◆ **Exercise brief**: Skipping the images, transcribe each record below as it is.

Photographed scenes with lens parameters

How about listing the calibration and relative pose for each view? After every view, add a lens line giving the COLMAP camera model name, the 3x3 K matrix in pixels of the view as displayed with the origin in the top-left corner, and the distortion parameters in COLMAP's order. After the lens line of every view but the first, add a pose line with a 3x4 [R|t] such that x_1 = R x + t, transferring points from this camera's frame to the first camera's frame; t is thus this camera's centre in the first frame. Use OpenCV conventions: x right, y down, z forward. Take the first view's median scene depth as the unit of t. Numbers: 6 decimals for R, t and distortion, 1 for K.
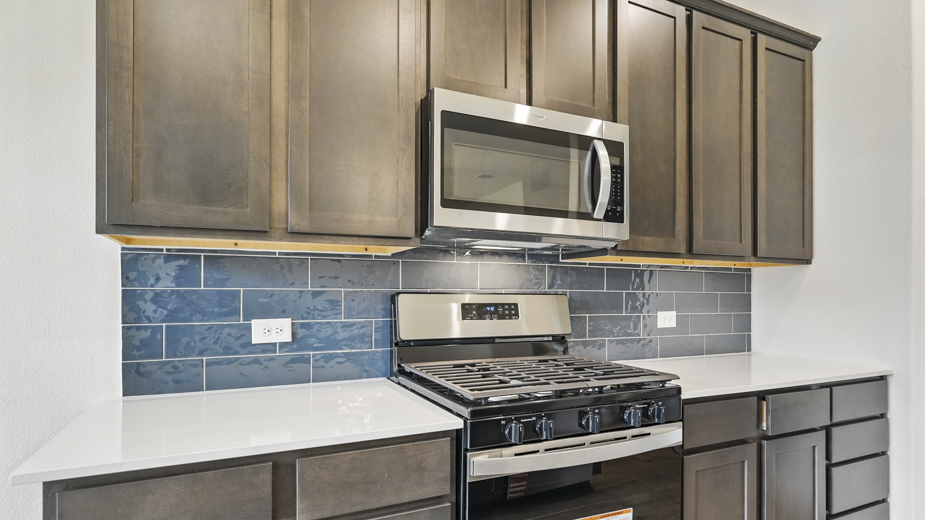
lens RADIAL K [[495.0, 0, 462.5], [0, 495.0, 288.4], [0, 0, 1]] dist [-0.002864, -0.000097]
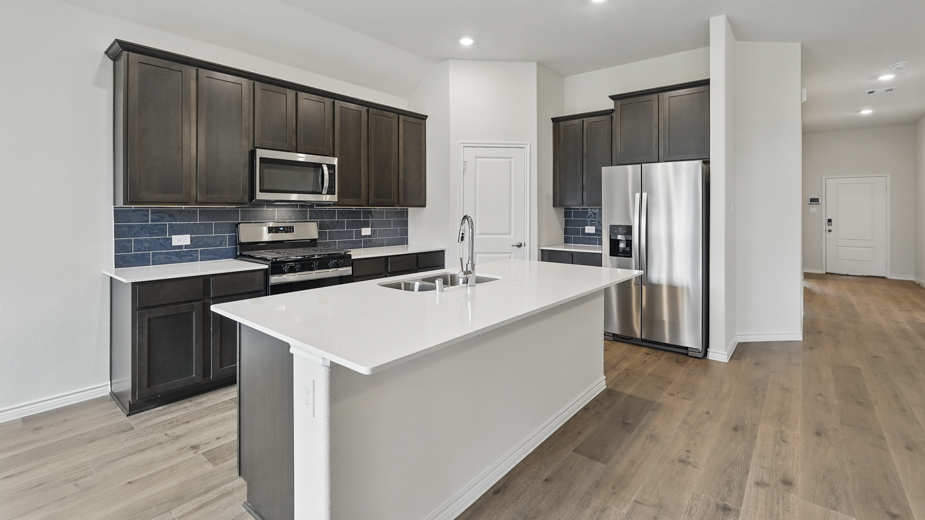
lens RADIAL K [[415.8, 0, 460.8], [0, 415.8, 209.8], [0, 0, 1]] dist [-0.009204, 0.007661]
pose [[0.909703, -0.003875, 0.415242, 0.013327], [0.002409, 0.999989, 0.004055, -0.062881], [-0.415253, -0.002689, 0.909702, -1.319758]]
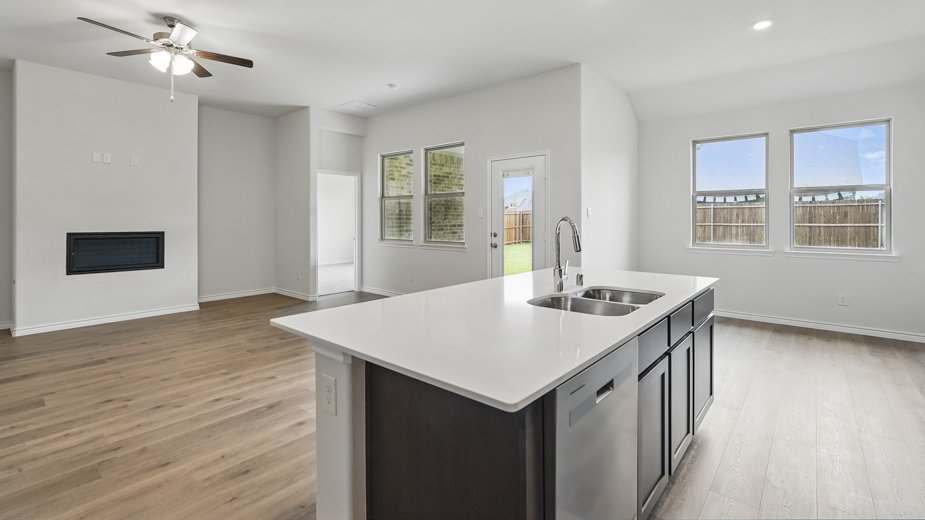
lens RADIAL K [[413.4, 0, 460.2], [0, 413.4, 214.8], [0, 0, 1]] dist [-0.003833, 0.004544]
pose [[-0.919909, -0.010202, -0.391998, 1.380322], [-0.004755, 0.999878, -0.014863, -0.027708], [0.392102, -0.011808, -0.919846, 0.952033]]
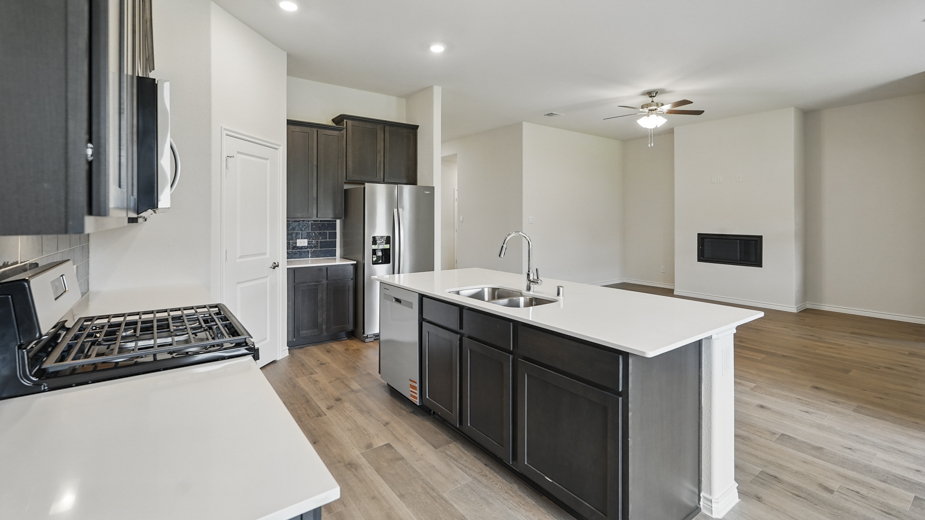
lens RADIAL K [[415.8, 0, 460.8], [0, 415.8, 209.8], [0, 0, 1]] dist [-0.009204, 0.007661]
pose [[-0.185031, 0.014777, 0.982622, -0.913873], [-0.004760, 0.999862, -0.015933, -0.092801], [-0.982721, -0.007625, -0.184935, 0.451001]]
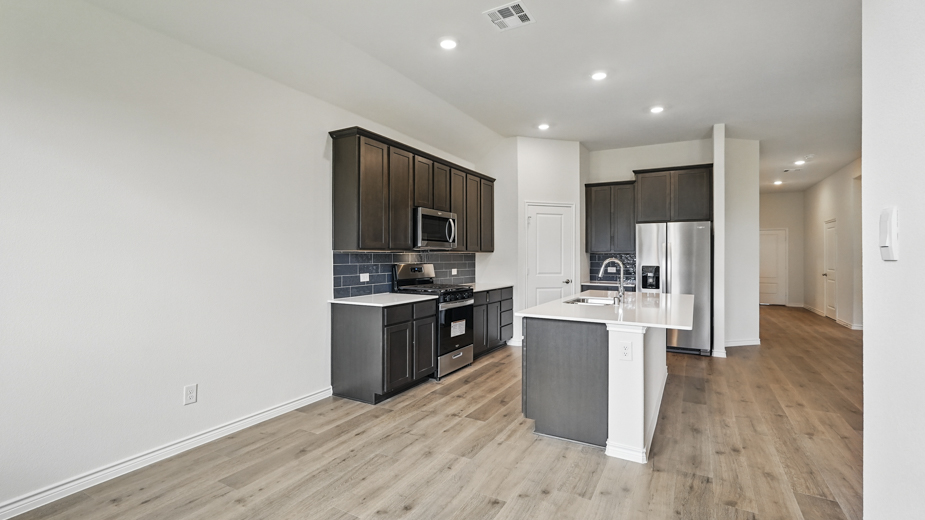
lens RADIAL K [[416.6, 0, 461.9], [0, 416.6, 252.8], [0, 0, 1]] dist [0.000344, 0.000586]
pose [[0.817943, 0.000389, 0.575299, -1.306632], [-0.000935, 0.999999, 0.000654, -0.066795], [-0.575298, -0.001073, 0.817943, -1.388807]]
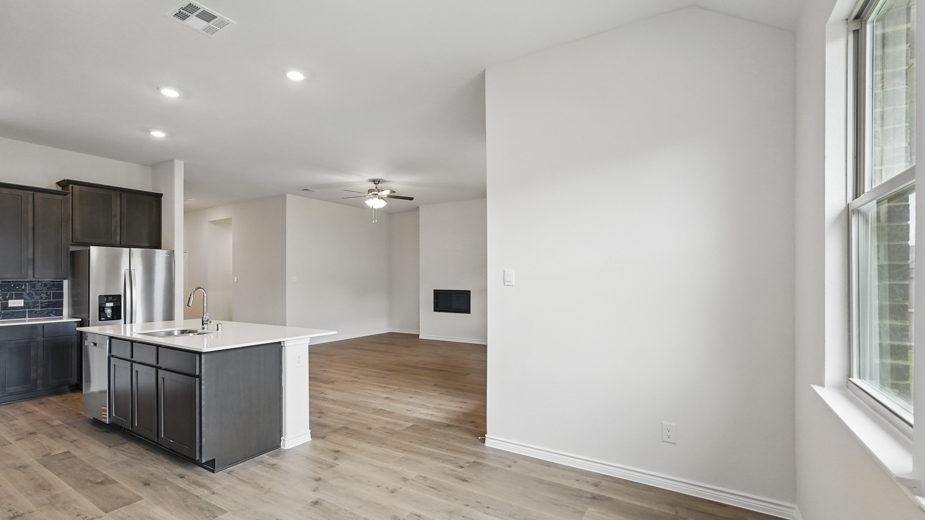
lens RADIAL K [[413.6, 0, 455.7], [0, 413.6, 274.1], [0, 0, 1]] dist [-0.002100, 0.005172]
pose [[-0.528252, 0.008723, 0.849043, -1.960942], [-0.000126, 0.999946, -0.010351, -0.079070], [-0.849088, -0.005575, -0.528222, -0.070996]]
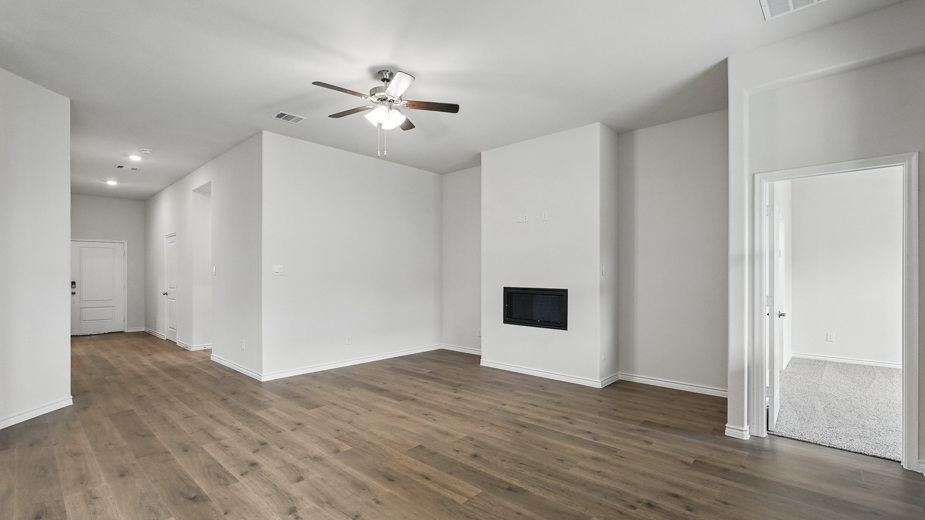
lens RADIAL K [[413.6, 0, 455.7], [0, 413.6, 274.1], [0, 0, 1]] dist [-0.002100, 0.005172]
pose [[-0.354879, -0.005867, 0.934894, -0.165623], [-0.003739, 0.999981, 0.004857, -0.050029], [-0.934905, -0.001772, -0.354894, -1.151137]]
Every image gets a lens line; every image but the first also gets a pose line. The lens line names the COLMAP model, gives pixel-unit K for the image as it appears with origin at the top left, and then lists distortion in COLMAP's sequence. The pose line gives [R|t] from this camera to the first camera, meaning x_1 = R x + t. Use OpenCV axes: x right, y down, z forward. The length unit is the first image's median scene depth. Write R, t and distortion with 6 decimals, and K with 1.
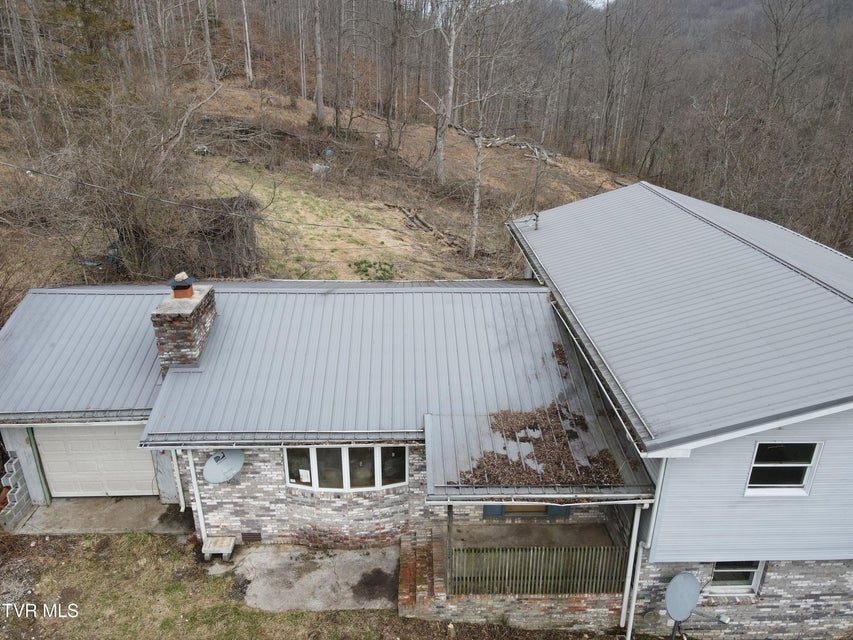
lens RADIAL K [[631.3, 0, 426.9], [0, 631.3, 314.6], [0, 0, 1]] dist [0.026376, -0.005237]
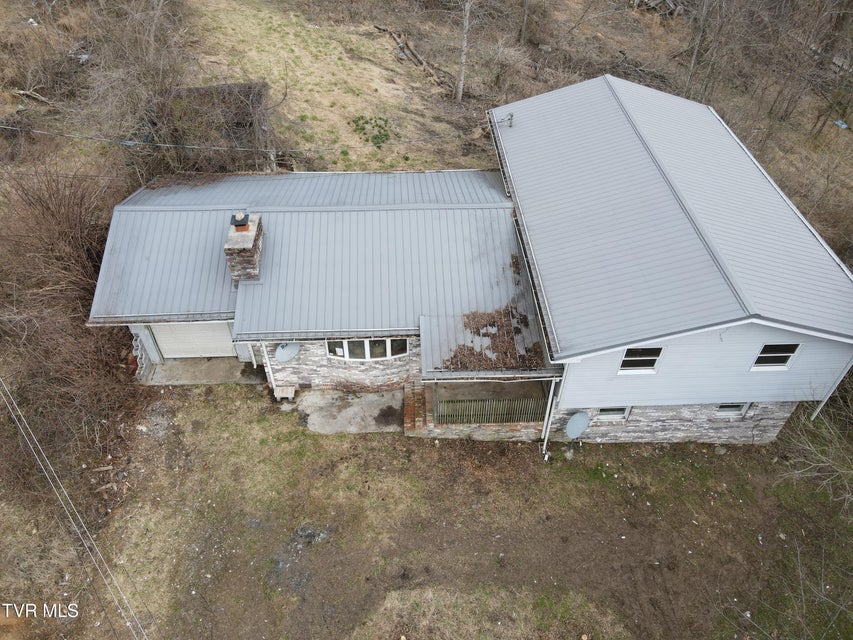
lens RADIAL K [[631.3, 0, 426.9], [0, 631.3, 314.6], [0, 0, 1]] dist [0.026376, -0.005237]
pose [[0.999858, -0.009350, 0.013988, -0.006661], [0.003719, 0.933633, 0.358211, -0.362200], [-0.016409, -0.358108, 0.933536, -0.366179]]
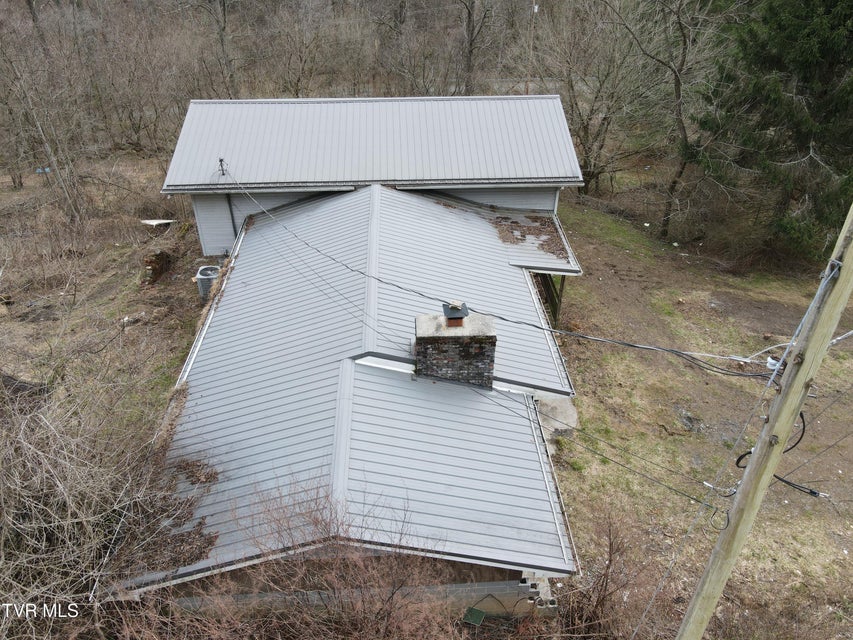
lens RADIAL K [[621.6, 0, 426.5], [0, 621.6, 320.0], [0, 0, 1]] dist [0.054525, -0.040312]
pose [[-0.018118, -0.592253, 0.805548, -1.215958], [0.387830, 0.738436, 0.551634, -0.607623], [-0.921553, 0.322410, 0.216314, 0.878722]]
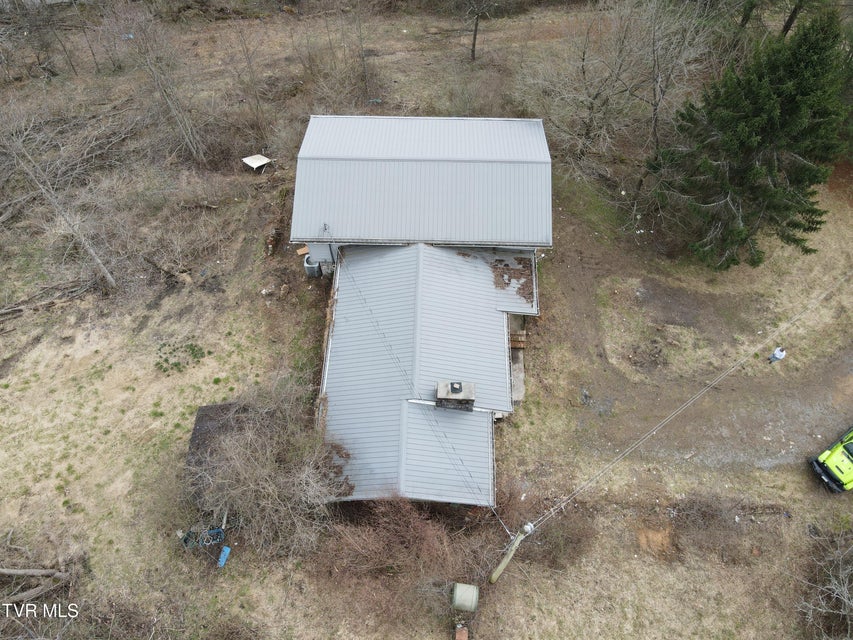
lens RADIAL K [[631.3, 0, 426.9], [0, 631.3, 314.6], [0, 0, 1]] dist [0.026376, -0.005237]
pose [[0.056867, -0.870037, 0.489695, -1.244181], [0.385220, 0.471629, 0.793204, -1.902821], [-0.921071, 0.143533, 0.361975, 0.328427]]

◆ **Expected answer**:
How about listing the calibration and relative pose for each view? After every view, add a lens line giving the COLMAP camera model name, the 3x3 K matrix in pixels of the view as displayed with the origin in the top-left corner, and the distortion parameters in COLMAP's order. After the lens line of every view but the first, add a pose line with a 3x4 [R|t] such that x_1 = R x + t, transferring points from this camera's frame to the first camera's frame; t is thus this camera's centre in the first frame. Use OpenCV conventions: x right, y down, z forward. Take the first view's median scene depth as the unit of t. Numbers: 6 decimals for R, t and distortion, 1 for K.
lens RADIAL K [[495.0, 0, 462.5], [0, 495.0, 288.4], [0, 0, 1]] dist [-0.002864, -0.000097]
lens RADIAL K [[415.8, 0, 460.8], [0, 415.8, 209.8], [0, 0, 1]] dist [-0.009204, 0.007661]
pose [[0.909703, -0.003875, 0.415242, 0.013327], [0.002409, 0.999989, 0.004055, -0.062881], [-0.415253, -0.002689, 0.909702, -1.319758]]
lens RADIAL K [[413.4, 0, 460.2], [0, 413.4, 214.8], [0, 0, 1]] dist [-0.003833, 0.004544]
pose [[-0.919909, -0.010202, -0.391998, 1.380322], [-0.004755, 0.999878, -0.014863, -0.027708], [0.392102, -0.011808, -0.919846, 0.952033]]
lens RADIAL K [[415.8, 0, 460.8], [0, 415.8, 209.8], [0, 0, 1]] dist [-0.009204, 0.007661]
pose [[-0.185031, 0.014777, 0.982622, -0.913873], [-0.004760, 0.999862, -0.015933, -0.092801], [-0.982721, -0.007625, -0.184935, 0.451001]]
lens RADIAL K [[416.6, 0, 461.9], [0, 416.6, 252.8], [0, 0, 1]] dist [0.000344, 0.000586]
pose [[0.817943, 0.000389, 0.575299, -1.306632], [-0.000935, 0.999999, 0.000654, -0.066795], [-0.575298, -0.001073, 0.817943, -1.388807]]
lens RADIAL K [[413.6, 0, 455.7], [0, 413.6, 274.1], [0, 0, 1]] dist [-0.002100, 0.005172]
pose [[-0.528252, 0.008723, 0.849043, -1.960942], [-0.000126, 0.999946, -0.010351, -0.079070], [-0.849088, -0.005575, -0.528222, -0.070996]]
lens RADIAL K [[413.6, 0, 455.7], [0, 413.6, 274.1], [0, 0, 1]] dist [-0.002100, 0.005172]
pose [[-0.354879, -0.005867, 0.934894, -0.165623], [-0.003739, 0.999981, 0.004857, -0.050029], [-0.934905, -0.001772, -0.354894, -1.151137]]
Every image gets a lens line; every image but the first also gets a pose line. The lens line names the COLMAP model, gives pixel-unit K for the image as it appears with origin at the top left, and then lists distortion in COLMAP's sequence. The pose line gives [R|t] from this camera to the first camera, meaning x_1 = R x + t. Use OpenCV axes: x right, y down, z forward. The length unit is the first image's median scene depth. Write R, t and distortion with 6 decimals, and K with 1.
lens RADIAL K [[631.3, 0, 426.9], [0, 631.3, 314.6], [0, 0, 1]] dist [0.026376, -0.005237]
lens RADIAL K [[631.3, 0, 426.9], [0, 631.3, 314.6], [0, 0, 1]] dist [0.026376, -0.005237]
pose [[0.999858, -0.009350, 0.013988, -0.006661], [0.003719, 0.933633, 0.358211, -0.362200], [-0.016409, -0.358108, 0.933536, -0.366179]]
lens RADIAL K [[621.6, 0, 426.5], [0, 621.6, 320.0], [0, 0, 1]] dist [0.054525, -0.040312]
pose [[-0.018118, -0.592253, 0.805548, -1.215958], [0.387830, 0.738436, 0.551634, -0.607623], [-0.921553, 0.322410, 0.216314, 0.878722]]
lens RADIAL K [[631.3, 0, 426.9], [0, 631.3, 314.6], [0, 0, 1]] dist [0.026376, -0.005237]
pose [[0.056867, -0.870037, 0.489695, -1.244181], [0.385220, 0.471629, 0.793204, -1.902821], [-0.921071, 0.143533, 0.361975, 0.328427]]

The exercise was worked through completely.